D’Artagnan regarda Athos pour savoir s’il devait répondre à cet intrus qui se mêlait à la conversation.

—Eh bien, dit Athos, n’entends-tu pas M. de Busigny qui te fait l’honneur de t’adresser la parole? Raconte ce qui s’est passé cette nuit, puisque ces messieurs désirent le savoir.

—N’avre-bous bas bris un pastion? demanda un Suisse qui buvait du rhum dans un verre à bière.

—Oui, monsieur, répondit d’Artagnan en s’inclinant, nous avons eu cet honneur; nous avons même, comme vous avez pu l’entendre, introduit sous un des angles un baril de poudre, qui, en éclatant, a fait une fort jolie brèche; sans compter que, comme le bastion n’était pas d’hier, tout le reste de la bâtisse s’en est trouvé fort ébranlé.

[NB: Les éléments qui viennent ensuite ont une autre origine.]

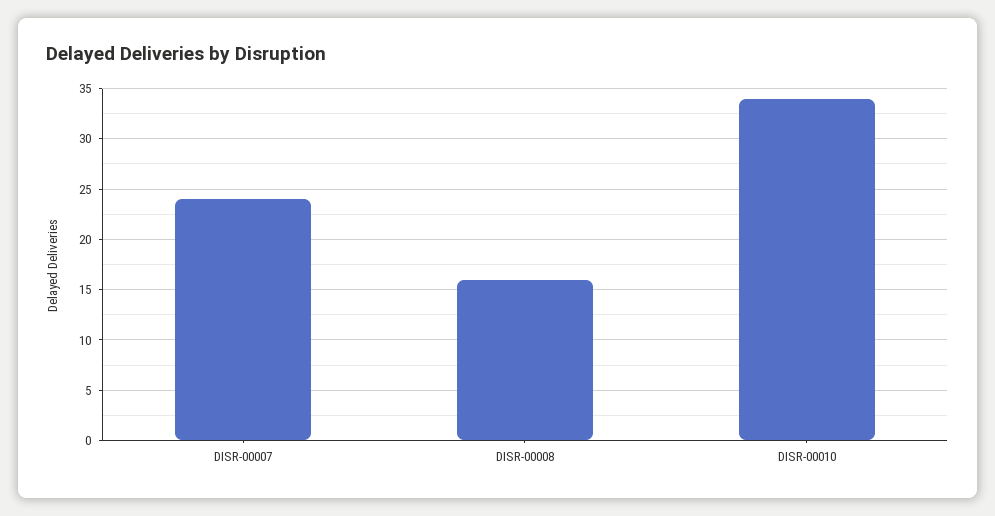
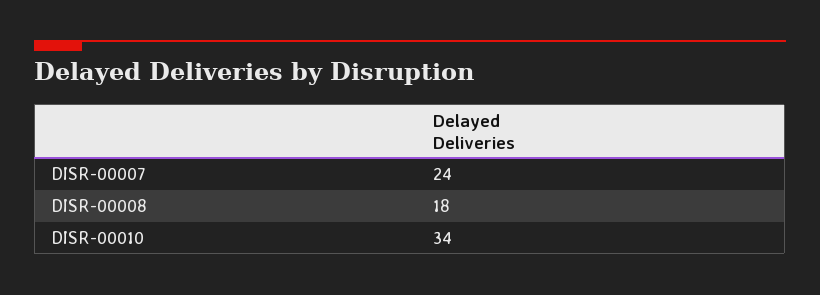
DISR-00008: 16 -> 18

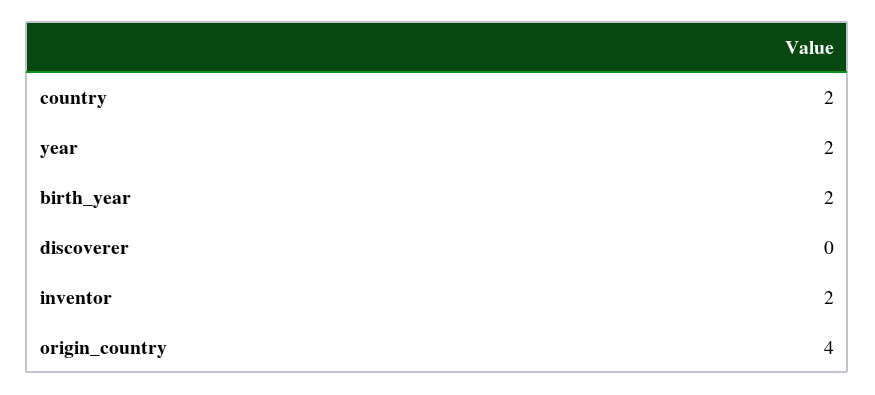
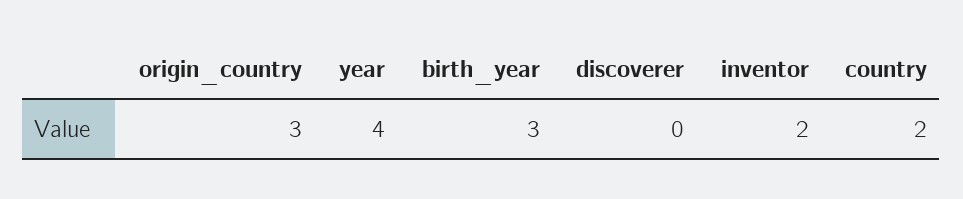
year: 2 -> 4
birth_year: 2 -> 3
origin_country: 4 -> 3

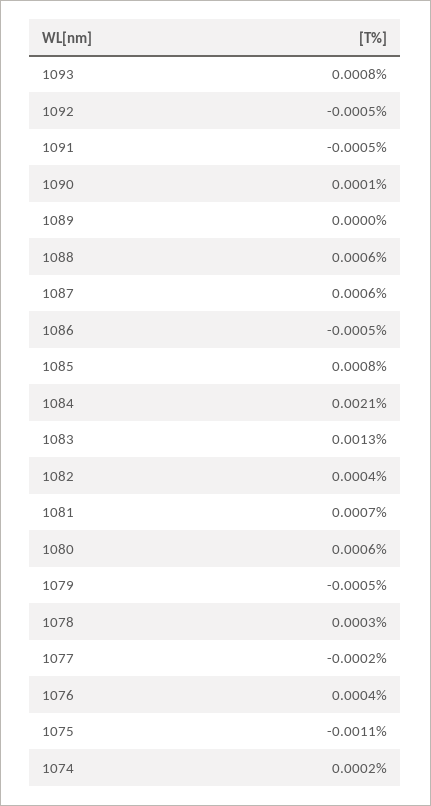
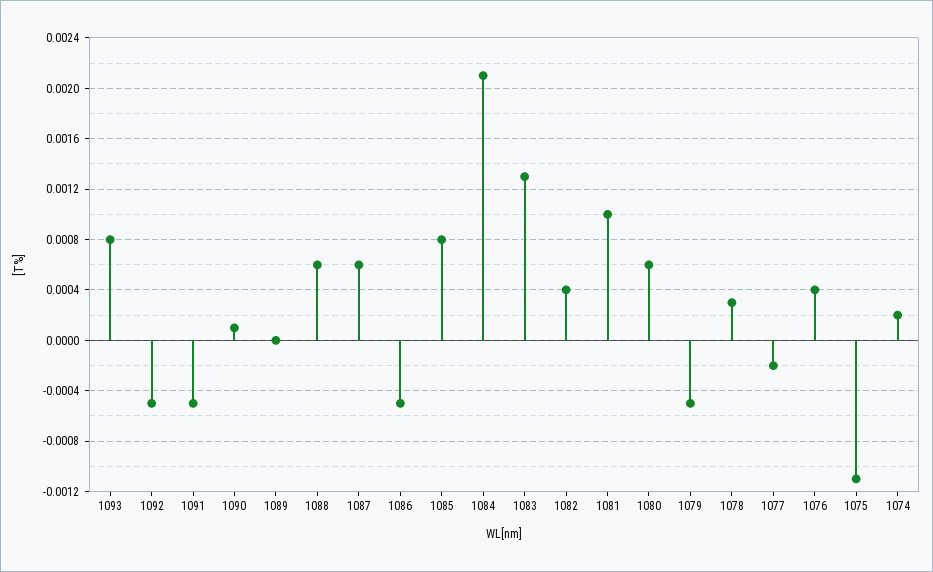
1081: 0.0007 -> 0.001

—Et quel bastion est-ce? demanda un dragon qui tenait enfilée à son sabre une oie qu’il apportait à faire cuire.

—Le bastion Saint-Gervais, répondit d’Artagnan, derrière lequel les Rochelais inquiétaient nos travailleurs.

—Et l’affaire a été chaude?

—Mais, oui; nous y avons perdu cinq hommes, et les Rochelais huit ou dix.